Attention-based Encoder-Decoder End-to-End Neural Diarization with Embedding Enhancer

Deep neural network-based systems have significantly improved the performance of speaker diarization tasks. However, end-to-end neural diarization (EEND) systems often struggle to generalize to scenarios with an unseen number of speakers, while target speaker voice activity detection (TS-VAD) systems tend to be overly complex. In this paper, we propose a simple attention-based encoder-decoder network for end-to-end neural diarization (AED-EEND). In our training process, we introduce a teacher-forcing strategy to address the speaker permutation problem, leading to faster model convergence. For evaluation, we propose an iterative decoding method that outputs diarization results for each speaker sequentially. Additionally, we propose an Enhancer module to enhance the frame-level speaker embeddings, enabling the model to handle scenarios with an unseen number of speakers. We also explore replacing the transformer encoder with a Conformer architecture, which better models local information. Furthermore, we discovered that commonly used simulation datasets for speaker diarization have a much higher overlap ratio compared to real data. We found that using simulated training data that is more consistent with real data can achieve an improvement in consistency. Extensive experimental validation demonstrates the effectiveness of our proposed methodologies.

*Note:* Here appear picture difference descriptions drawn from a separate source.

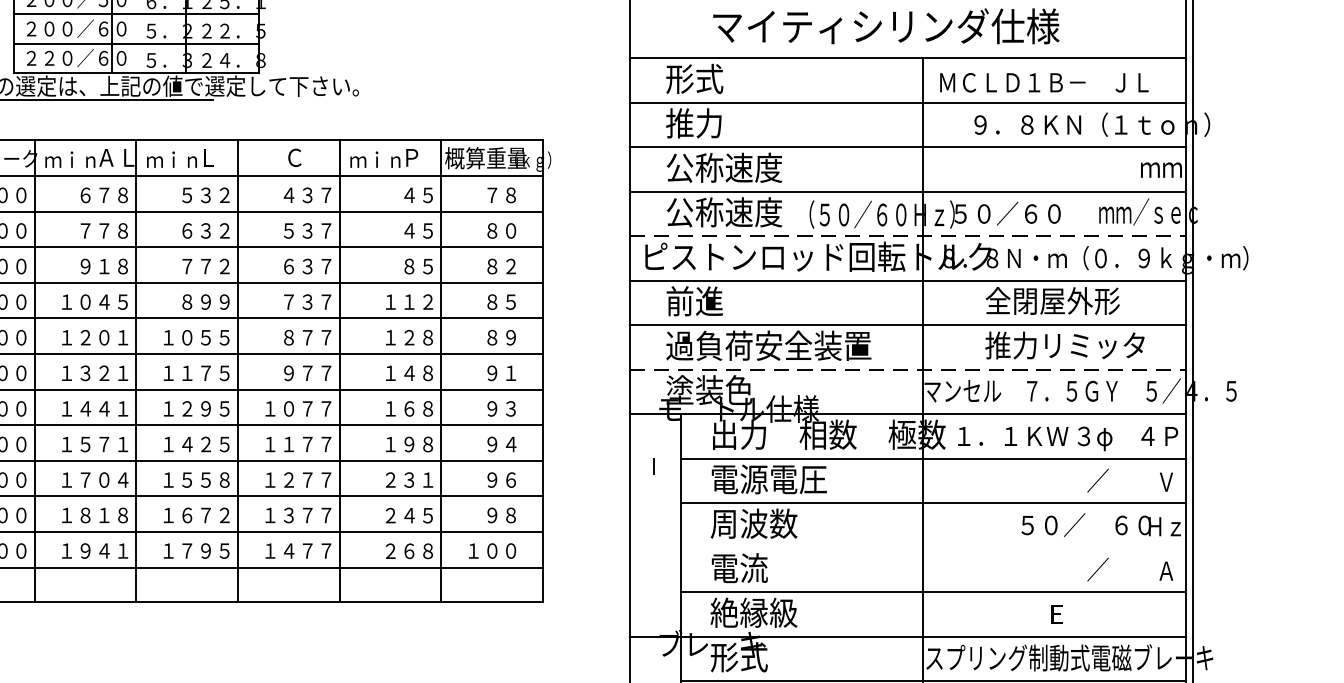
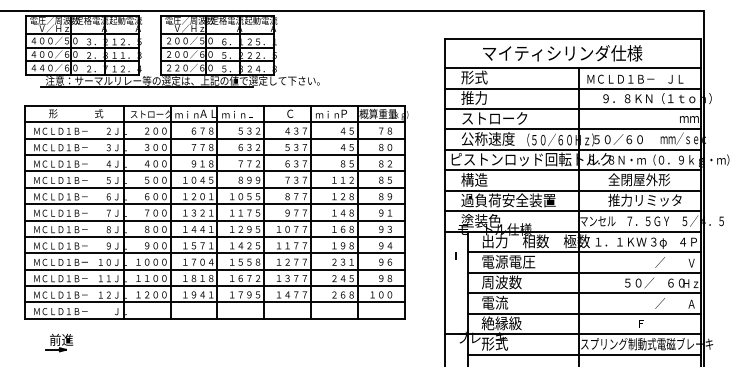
text: (738, 167) -> (494, 118), 公称速度 -> ストローク
line: (909, 235) -> (573, 149), dashed -> solid
text: (694, 300) -> (474, 179), 前進 -> 構造
line: (909, 369) -> (573, 211), dashed -> solid
line: (933, 548) -> (584, 293), added

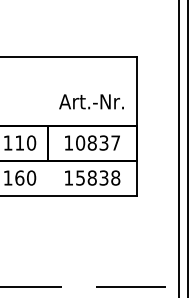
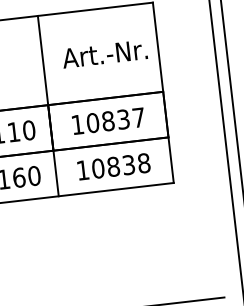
text: (91, 101) -> (104, 53), moved
line: (48, 126) -> (48, 106), added
text: (80, 177) -> (98, 167), 15838 -> 10838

Our best system achieved a new state-of-the-art diarization error rate (DER) performance on all the CALLHOME (10.08%), DIHARD II (24.64%), and AMI (13.00%) evaluation benchmarks, when no oracle voice activity detection (VAD) is used. Beyond speaker diarization, our AED-EEND system also shows remarkable competitiveness as a speech type detection model.

翻译：基于深度神经网络的方法显著提升了说话人日志任务的性能。然而，端到端神经说话人日志（EEND）系统难以泛化至未见说话人数量的场景，而目标说话人语音活动检测（TS-VAD）系统则往往过于复杂。本文提出了一种简单的基于注意力机制的编码器-解码器网络用于端到端神经说话人日志（AED-EEND）。在训练过程中，我们引入了教师强制策略来解决说话人排列问题，从而加快模型收敛速度。在评估时，我们提出了一种迭代解码方法，逐说话人顺序输出日志结果。此外，我们设计了一个增强模块来提升帧级说话人嵌入表示，使模型能够处理未见说话人数量的场景。我们还探索了将Transformer编码器替换为Conformer架构，更好地建模局部信息。进一步发现，常用的说话人日志仿真数据集的语音重叠率显著高于真实数据，而使用与真实数据更一致的仿真训练数据能带来一致性提升。大规模实验验证了所提方法的有效性。在CALLHOME（10.08%）、DIHARD II（24.64%）和AMI（13.00%）评估基准上，我们的最优系统在无需先验语音活动检测（VAD）的情况下，均实现了新的最优日志错误率（DER）。除说话人日志外，我们的AED-EEND系统在语音类型检测任务中也展现出显著的竞争力。